All of the entries below are to be copied without any alteration.

Saved entries:
===
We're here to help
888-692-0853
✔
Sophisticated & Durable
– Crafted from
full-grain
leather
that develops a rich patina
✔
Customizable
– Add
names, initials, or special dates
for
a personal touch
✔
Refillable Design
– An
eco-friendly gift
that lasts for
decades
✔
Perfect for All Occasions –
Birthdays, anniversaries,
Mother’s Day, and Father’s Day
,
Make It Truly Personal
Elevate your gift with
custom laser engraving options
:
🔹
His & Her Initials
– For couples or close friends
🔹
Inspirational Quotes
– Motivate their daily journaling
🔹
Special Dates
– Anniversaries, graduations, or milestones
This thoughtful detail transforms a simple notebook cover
===
Task output ▸
We're here to help
888-692-0853
✔
Sophisticated & Durable
– Crafted from
full-grain
leather
that develops a rich patina
✔
Customizable
– Add
names, initials, or special dates
for
a personal touch
✔
Refillable Design
– An
eco-friendly gift
that lasts for
decades
✔
Perfect for All Occasions –
Birthdays, anniversaries,
Mother’s Day, and Father’s Day
,
Make It Truly Personal
Elevate your gift with
custom laser engraving options
:
🔹
His & Her Initials
– For couples or close friends
🔹
Inspirational Quotes
– Motivate their daily journaling
🔹
Special Dates
– Anniversaries, graduations, or milestones
This thoughtful detail transforms a simple notebook cover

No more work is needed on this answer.